Sono vari i dipinti dove l’artista russo presenta una veduta prospettica simmetrica: l’aperto della piazza del Quirinale s’impossessa dello spazio e relega il palazzo e l’obelisco dei Dioscuri a meri contorni prospettici (cfr pp. 32 s); evanescente e «floreale» appare la grotta della Villa Giustiniani Odescalchi a Bassano Romano, ove lo specchio acquatico conduce l’occhio verso la grotta della Venere (cfr pp. 66 s); la possanza della Colonna Traiana, in posizione centrale, sovrasta dal basso tutta la scena dipinta (cfr pp. 34 s). Più singolare è la voluta variazione prospettica espressa nella veduta allungata in profondità nell’ «Arrivo alla Fontana di Trevi» (volta verso la stretta via di San Vincenzo; cfr pp. 38 s) o il netto taglio – dovuto anche ai toni coloristici – approntato sulla Fontana (cfr pp. 40 s).
Questa galleria di vedute – siano esse relative ai monumenti romani o a quelli del circondario – richiede ripetute visitazioni per apprezzare l’imaginaire del pittore, espresso dalle pur esatte linee architettoniche dei monumenti. E l’assenza umana acutizza questo divario tra la forma reale e quella artistica; le fontane, l’acqua sigillano infatti il divario tra quanto prima scorreva e quanto ora è impresso dall’arte nell’immota presenza. Neuvecelle scriveva nel 1961: «Le immagini […] sono quelle del ricordo, e quando Roma non sarà per voi che una realtà fuggita, il passato, la vostra memoria potrà animarle, il vostro essere darà loro una vita» (p. 94).

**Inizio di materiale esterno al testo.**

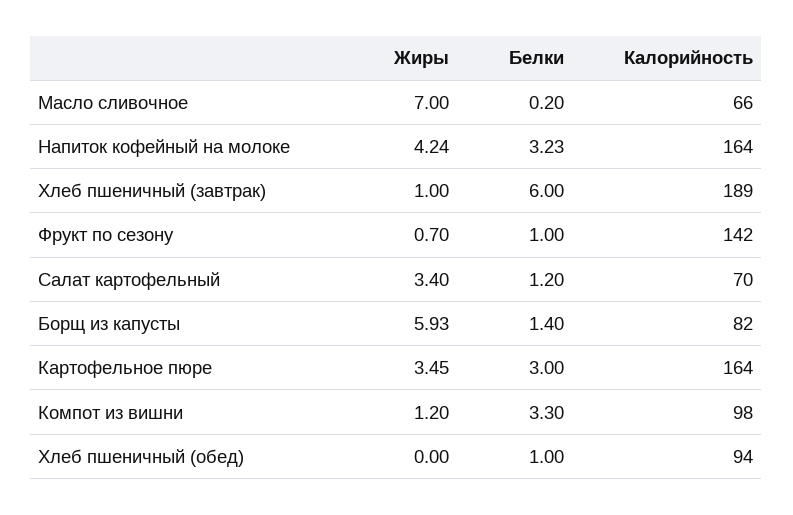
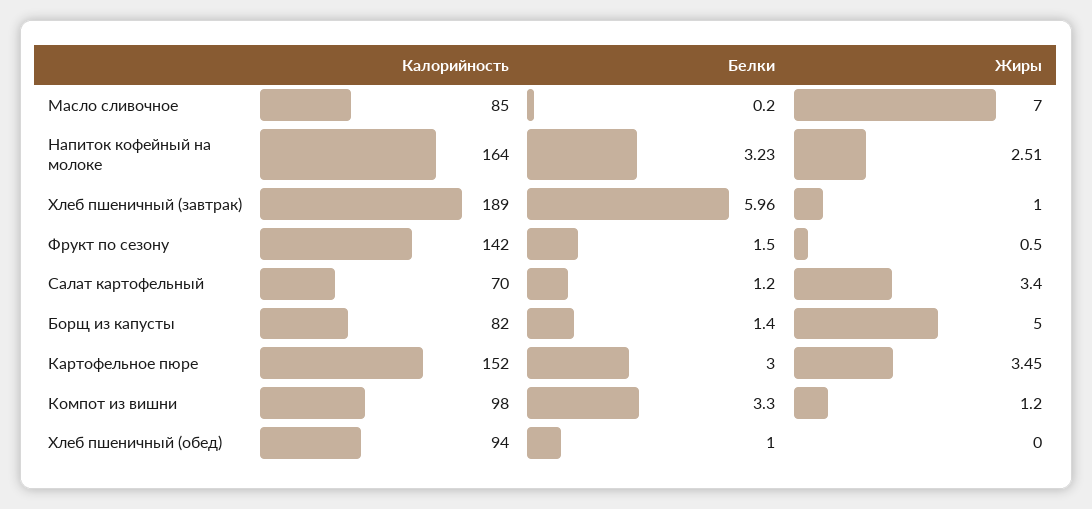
  {
    "Жиры": {
      "Масло сливочное": 7,
-     "Напиток кофейный на молоке": 4.24,
+     "Напиток кофейный на молоке": 2.51,
      "Хлеб пшеничный (завтрак)": 1,
-     "Фрукт по сезону": 0.7,
+     "Фрукт по сезону": 0.5,
      "Салат картофельный": 3.4,
-     "Борщ из капусты": 5.93,
+     "Борщ из капусты": 5,
      "Картофельное пюре": 3.45,
      "Компот из вишни": 1.2,
      "Хлеб пшеничный (обед)": 0
    },
    "Белки": {
      "Масло сливочное": 0.2,
      "Напиток кофейный на молоке": 3.23,
-     "Хлеб пшеничный (завтрак)": 6,
+     "Хлеб пшеничный (завтрак)": 5.96,
-     "Фрукт по сезону": 1,
+     "Фрукт по сезону": 1.5,
      "Салат картофельный": 1.2,
      "Борщ из капусты": 1.4,
      "Картофельное пюре": 3,
      "Компот из вишни": 3.3,
      "Хлеб пшеничный (обед)": 1
    },
    "Калорийность": {
-     "Масло сливочное": 66,
+     "Масло сливочное": 85,
      "Напиток кофейный на молоке": 164,
      "Хлеб пшеничный (завтрак)": 189,
      "Фрукт по сезону": 142,
      "Салат картофельный": 70,
      "Борщ из капусты": 82,
-     "Картофельное пюре": 164,
+     "Картофельное пюре": 152,
      "Компот из вишни": 98,
      "Хлеб пшеничный (обед)": 94
    }
  }

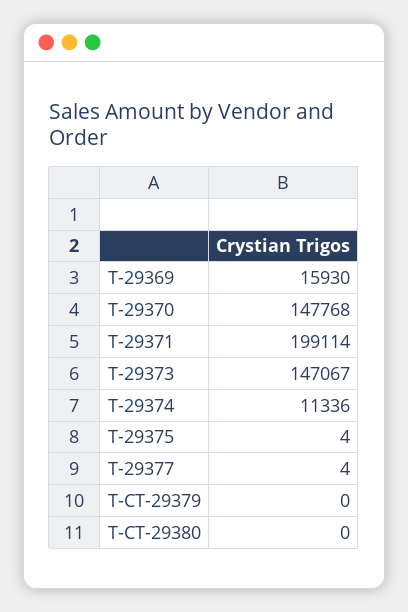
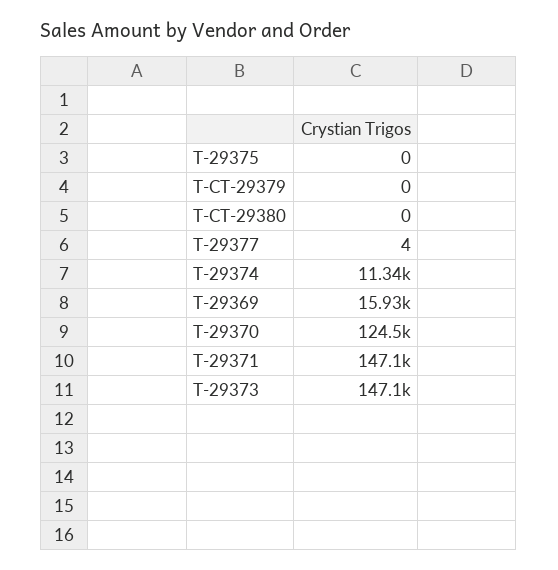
  {
    "T-29369": 15930,
-   "T-29370": 147768,
+   "T-29370": 124500,
-   "T-29371": 199114,
+   "T-29371": 147100,
    "T-29373": 147067,
    "T-29374": 11336,
-   "T-29375": 4,
+   "T-29375": 0,
    "T-29377": 4,
    "T-CT-29379": 0,
    "T-CT-29380": 0
  }

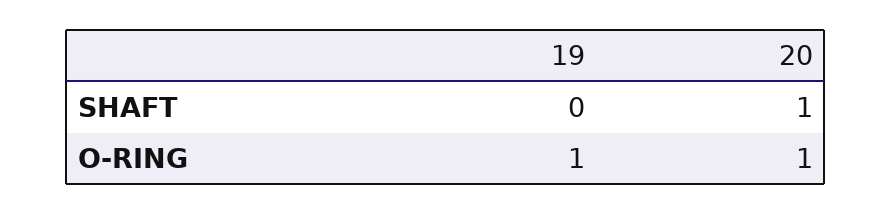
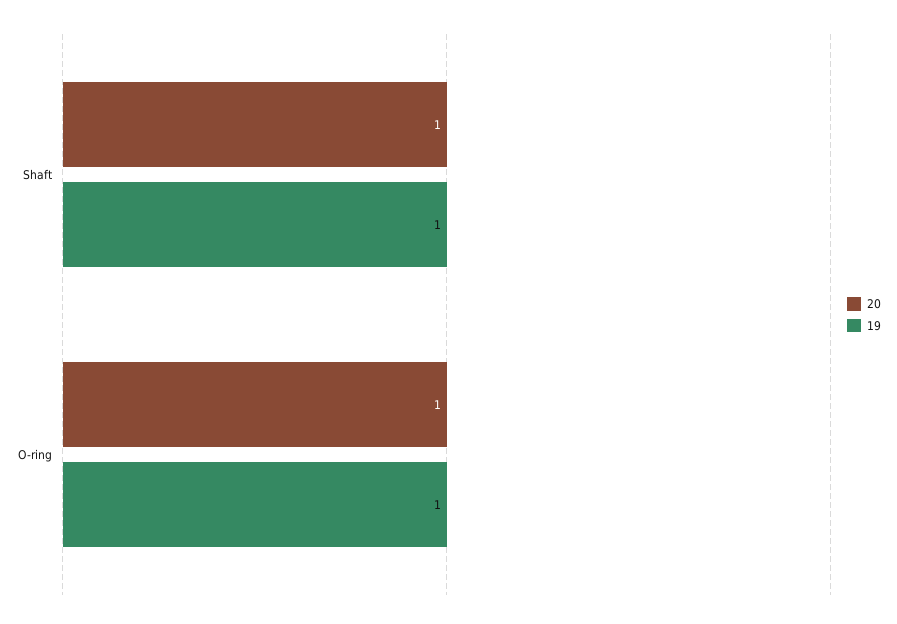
  {
    "19": {
-     "SHAFT": 0,
+     "SHAFT": 1,
      "O-RING": 1
    },
    "20": {
      "SHAFT": 1,
      "O-RING": 1
    }
  }

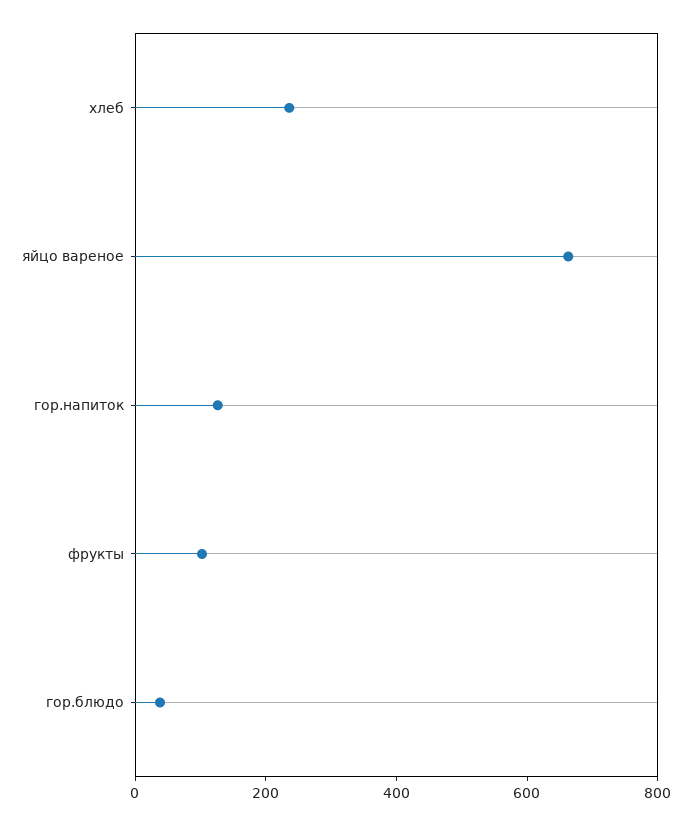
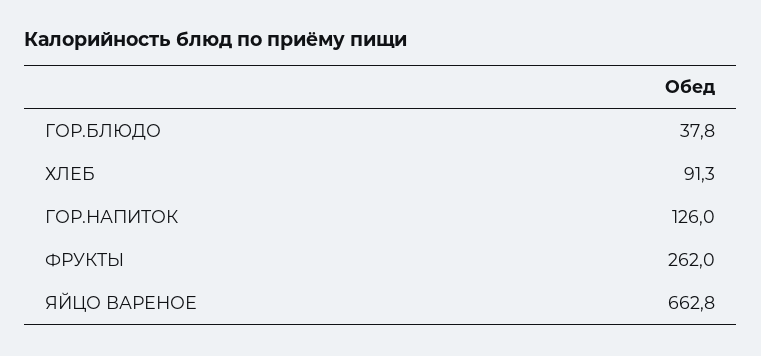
  {
-   "хлеб": 250,
+   "хлеб": 91.3,
    "яйцо вареное": 662.8,
    "гор.напиток": 126,
-   "фрукты": 100,
+   "фрукты": 262,
    "гор.блюдо": 37.8
  }

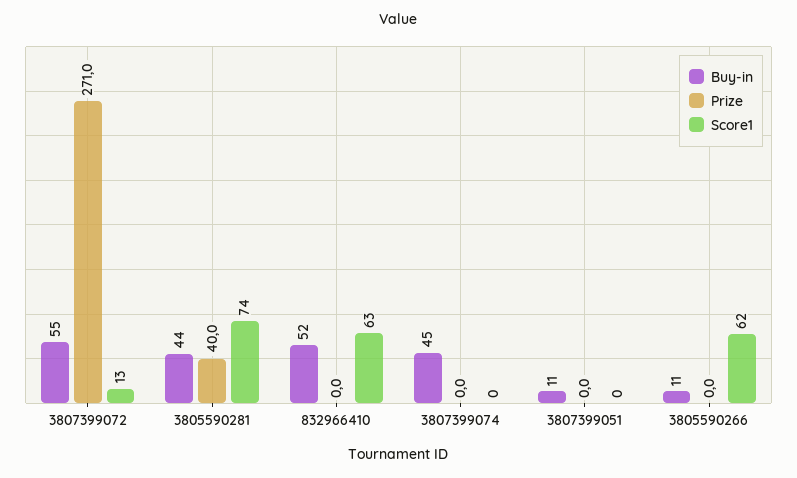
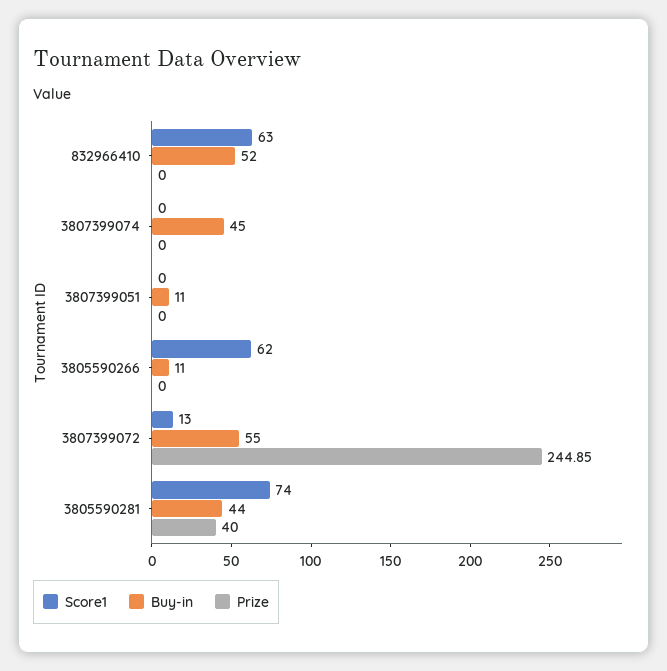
  {
    "Buy-in": {
      "3807399072": 55,
      "3805590281": 44,
      "832966410": 52,
      "3807399074": 45,
      "3807399051": 11,
      "3805590266": 11
    },
    "Prize": {
-     "3807399072": 271,
+     "3807399072": 244.85,
      "3805590281": 40,
      "832966410": 0,
      "3807399074": 0,
      "3807399051": 0,
      "3805590266": 0
    },
    "Score1": {
      "3807399072": 13,
      "3805590281": 74,
      "832966410": 63,
      "3807399074": 0,
      "3807399051": 0,
      "3805590266": 62
    }
  }

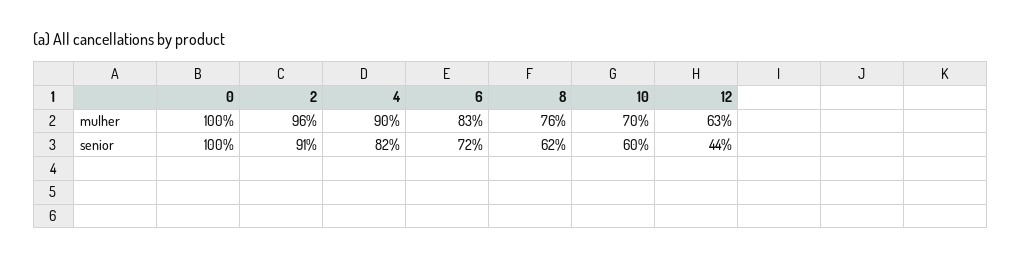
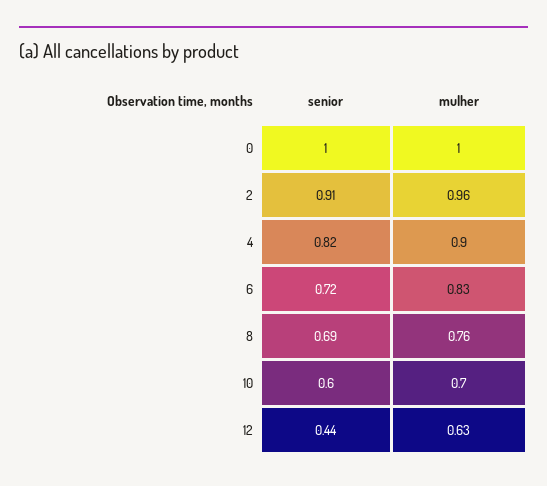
  {
    "0": {
      "mulher": 1,
      "senior": 1
    },
    "2": {
      "mulher": 0.96,
      "senior": 0.91
    },
    "4": {
      "mulher": 0.9,
      "senior": 0.82
    },
    "6": {
      "mulher": 0.83,
      "senior": 0.72
    },
    "8": {
      "mulher": 0.76,
-     "senior": 0.62
+     "senior": 0.69
    },
    "10": {
      "mulher": 0.7,
      "senior": 0.6
    },
    "12": {
      "mulher": 0.63,
      "senior": 0.44
    }
  }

Qui sta, a nostro avviso, l’indiscusso pregio di questo volume: non tanto quello di offrire al lettore uno scorrere di splendide immagini architettoniche, quanto quello di instillare una creativa provocazione a ridare nuova vita a quanto appare immoto all’occhio. È il processo della ri-creazione dovuto alla memoria, demonica forza sempre all’opera nella mente del pittore. Una serie di foto relative a momenti della vita di Beloborodov (notevole la metamorfosi del viso dal tempo russo a quello romano) chiudono il pregevole volume.